A recurring theme of the blogs is the politics of black hair – how women are expected to relax their natural curls with toxic chemicals or weave in bits of someone else's hair in order to conform to comfortable white norms.
Laura Pearson wrote, "Sprawling, ambitious and gorgeously written, 'Americanah' covers race, identity, relationships, community, politics, privelege, language, hair, ethnocentrism, migration, intimacy, estrangement, blogging, books and Barack Obama. It covers three continents, spans decades, leaps gracefully, from chapter to chapter, to different cities and other lives...[Adichie] weaves them assuredly into a thoughtfully structured epic. The result is a timeless love story steeped in our times."
Milestones of the Book:
- The book was selected as one of the 10 Best Books of 2013 by the editors of the New York Times book review.
- It won the 2013 National Book Critics Circle Award (Fiction),and was shortlisted for the 2014 Bailey’s Women’s prize for fiction of the United Kingdom.
- The Chicago Tribune awarded Adichie its 2013 Heartland Award for Fiction.
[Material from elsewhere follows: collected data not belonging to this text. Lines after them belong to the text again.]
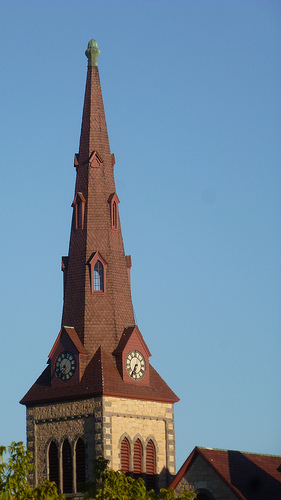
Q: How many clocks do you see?
A: 2.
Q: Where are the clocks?
A: On the building.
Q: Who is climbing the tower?
A: No one.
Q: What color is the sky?
A: Blue.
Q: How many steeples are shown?
A: 1.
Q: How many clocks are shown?
A: 2.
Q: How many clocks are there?
A: Two.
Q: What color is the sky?
A: Blue.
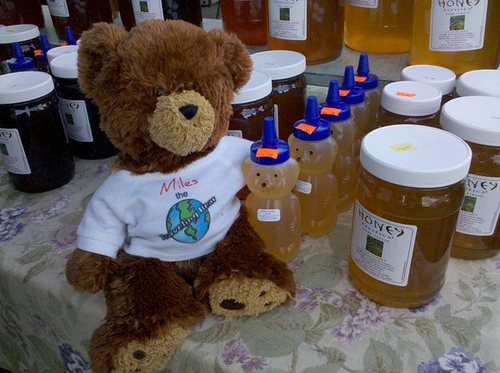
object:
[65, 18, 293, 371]
bear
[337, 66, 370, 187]
plastic bottle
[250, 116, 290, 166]
lid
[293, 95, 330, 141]
lid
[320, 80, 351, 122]
lid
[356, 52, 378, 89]
lid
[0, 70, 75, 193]
honey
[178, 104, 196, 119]
nose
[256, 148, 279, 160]
tag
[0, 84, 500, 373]
table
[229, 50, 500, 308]
honey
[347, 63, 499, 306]
jars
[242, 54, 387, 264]
bottles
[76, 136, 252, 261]
shirt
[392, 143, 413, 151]
sticker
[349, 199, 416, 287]
white label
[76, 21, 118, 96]
ear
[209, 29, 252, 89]
ear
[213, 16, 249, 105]
ear bear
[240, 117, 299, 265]
bottle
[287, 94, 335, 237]
bottle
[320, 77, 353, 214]
bottle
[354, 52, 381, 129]
bottle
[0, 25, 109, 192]
honey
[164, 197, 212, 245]
globe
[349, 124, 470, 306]
honey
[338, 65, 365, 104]
squeeze top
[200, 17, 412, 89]
shelf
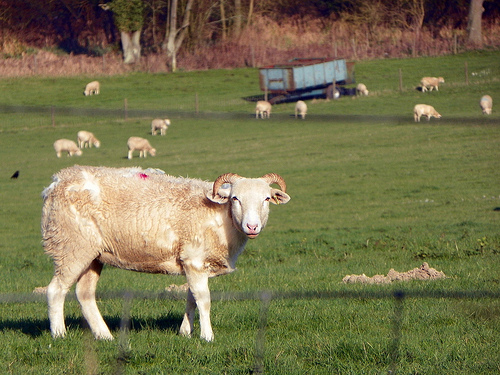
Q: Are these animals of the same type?
A: No, there are both sheep and birds.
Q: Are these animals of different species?
A: Yes, they are sheep and birds.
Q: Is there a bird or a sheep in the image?
A: Yes, there is a sheep.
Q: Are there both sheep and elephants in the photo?
A: No, there is a sheep but no elephants.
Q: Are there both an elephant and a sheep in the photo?
A: No, there is a sheep but no elephants.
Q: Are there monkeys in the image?
A: No, there are no monkeys.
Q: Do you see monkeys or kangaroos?
A: No, there are no monkeys or kangaroos.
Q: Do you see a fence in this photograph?
A: Yes, there is a fence.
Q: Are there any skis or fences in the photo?
A: Yes, there is a fence.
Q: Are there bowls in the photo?
A: No, there are no bowls.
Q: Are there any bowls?
A: No, there are no bowls.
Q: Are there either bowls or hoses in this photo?
A: No, there are no bowls or hoses.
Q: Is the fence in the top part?
A: Yes, the fence is in the top of the image.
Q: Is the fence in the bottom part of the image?
A: No, the fence is in the top of the image.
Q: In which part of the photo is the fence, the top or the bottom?
A: The fence is in the top of the image.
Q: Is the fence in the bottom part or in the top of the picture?
A: The fence is in the top of the image.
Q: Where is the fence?
A: The fence is on the grass.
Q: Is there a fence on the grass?
A: Yes, there is a fence on the grass.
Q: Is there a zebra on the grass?
A: No, there is a fence on the grass.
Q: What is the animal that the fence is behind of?
A: The animal is a goat.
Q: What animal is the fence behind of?
A: The fence is behind the goat.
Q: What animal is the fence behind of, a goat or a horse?
A: The fence is behind a goat.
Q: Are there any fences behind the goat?
A: Yes, there is a fence behind the goat.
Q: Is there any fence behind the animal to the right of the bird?
A: Yes, there is a fence behind the goat.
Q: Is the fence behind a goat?
A: Yes, the fence is behind a goat.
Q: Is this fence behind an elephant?
A: No, the fence is behind a goat.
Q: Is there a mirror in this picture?
A: No, there are no mirrors.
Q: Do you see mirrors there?
A: No, there are no mirrors.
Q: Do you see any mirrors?
A: No, there are no mirrors.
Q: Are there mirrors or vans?
A: No, there are no mirrors or vans.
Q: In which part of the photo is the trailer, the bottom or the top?
A: The trailer is in the top of the image.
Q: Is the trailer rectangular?
A: Yes, the trailer is rectangular.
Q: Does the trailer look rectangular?
A: Yes, the trailer is rectangular.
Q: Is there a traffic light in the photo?
A: No, there are no traffic lights.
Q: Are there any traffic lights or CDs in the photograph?
A: No, there are no traffic lights or cds.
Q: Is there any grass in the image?
A: Yes, there is grass.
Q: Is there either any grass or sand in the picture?
A: Yes, there is grass.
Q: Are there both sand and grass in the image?
A: No, there is grass but no sand.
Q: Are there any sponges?
A: No, there are no sponges.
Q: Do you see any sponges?
A: No, there are no sponges.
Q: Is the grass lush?
A: Yes, the grass is lush.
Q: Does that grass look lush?
A: Yes, the grass is lush.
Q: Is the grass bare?
A: No, the grass is lush.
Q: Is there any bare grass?
A: No, there is grass but it is lush.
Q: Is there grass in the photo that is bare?
A: No, there is grass but it is lush.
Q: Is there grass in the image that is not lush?
A: No, there is grass but it is lush.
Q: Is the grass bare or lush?
A: The grass is lush.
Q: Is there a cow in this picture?
A: No, there are no cows.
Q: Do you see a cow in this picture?
A: No, there are no cows.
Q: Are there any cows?
A: No, there are no cows.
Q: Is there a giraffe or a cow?
A: No, there are no cows or giraffes.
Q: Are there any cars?
A: No, there are no cars.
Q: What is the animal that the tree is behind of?
A: The animal is a goat.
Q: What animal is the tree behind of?
A: The tree is behind the goat.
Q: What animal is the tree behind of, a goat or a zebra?
A: The tree is behind a goat.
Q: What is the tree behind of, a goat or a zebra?
A: The tree is behind a goat.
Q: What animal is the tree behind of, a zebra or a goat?
A: The tree is behind a goat.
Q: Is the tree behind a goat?
A: Yes, the tree is behind a goat.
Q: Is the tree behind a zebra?
A: No, the tree is behind a goat.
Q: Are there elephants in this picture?
A: No, there are no elephants.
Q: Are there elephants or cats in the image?
A: No, there are no elephants or cats.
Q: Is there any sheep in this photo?
A: Yes, there is a sheep.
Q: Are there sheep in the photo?
A: Yes, there is a sheep.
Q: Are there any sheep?
A: Yes, there is a sheep.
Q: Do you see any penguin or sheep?
A: Yes, there is a sheep.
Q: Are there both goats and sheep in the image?
A: Yes, there are both a sheep and goats.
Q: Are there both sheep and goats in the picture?
A: Yes, there are both a sheep and goats.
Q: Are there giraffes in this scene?
A: No, there are no giraffes.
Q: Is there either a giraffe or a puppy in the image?
A: No, there are no giraffes or puppies.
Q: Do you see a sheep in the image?
A: Yes, there is a sheep.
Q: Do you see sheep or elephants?
A: Yes, there is a sheep.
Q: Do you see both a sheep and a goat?
A: Yes, there are both a sheep and a goat.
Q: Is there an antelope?
A: No, there are no antelopes.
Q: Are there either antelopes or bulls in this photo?
A: No, there are no antelopes or bulls.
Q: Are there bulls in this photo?
A: No, there are no bulls.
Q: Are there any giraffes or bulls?
A: No, there are no bulls or giraffes.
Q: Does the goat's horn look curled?
A: Yes, the horn is curled.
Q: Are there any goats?
A: Yes, there is a goat.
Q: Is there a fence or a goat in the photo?
A: Yes, there is a goat.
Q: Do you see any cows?
A: No, there are no cows.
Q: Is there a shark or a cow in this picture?
A: No, there are no cows or sharks.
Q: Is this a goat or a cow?
A: This is a goat.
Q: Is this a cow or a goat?
A: This is a goat.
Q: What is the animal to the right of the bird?
A: The animal is a goat.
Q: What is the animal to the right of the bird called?
A: The animal is a goat.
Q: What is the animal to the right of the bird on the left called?
A: The animal is a goat.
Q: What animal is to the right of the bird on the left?
A: The animal is a goat.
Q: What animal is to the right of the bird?
A: The animal is a goat.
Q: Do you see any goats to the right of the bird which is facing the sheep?
A: Yes, there is a goat to the right of the bird.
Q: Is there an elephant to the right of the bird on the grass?
A: No, there is a goat to the right of the bird.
- In March 2017, Americanah was picked as the winner for the "One Book, One New York" program.
About the Author:
Chimamanda Ngozi Adichie was born in Nigeria in 1977. Her first novel ‘Purple Hibiscus’ was published in 2003 and was longlisted for the Booker Prize. Her second novel ‘Half of a Yellow Sun’ won the 2007 Orange Prize for Fiction. Her short story collection, ‘The Thing Around Your Neck’, was published to critical acclaim in 2009. Her work has been selected by the Commonwealth Broadcasting Association and the BBC Short Story Awards, has appeared in various literary publications, including Zoetrope and The Iowa Review. She won a MacArthur ‘genius’ grant in 2009, and in 2010 appeared on the New Yorker’s list of the best 20 writers under 40. Her third novel, ‘Americanah’, was published to widespread critical acclaim in 2013. She lives in Nigeria.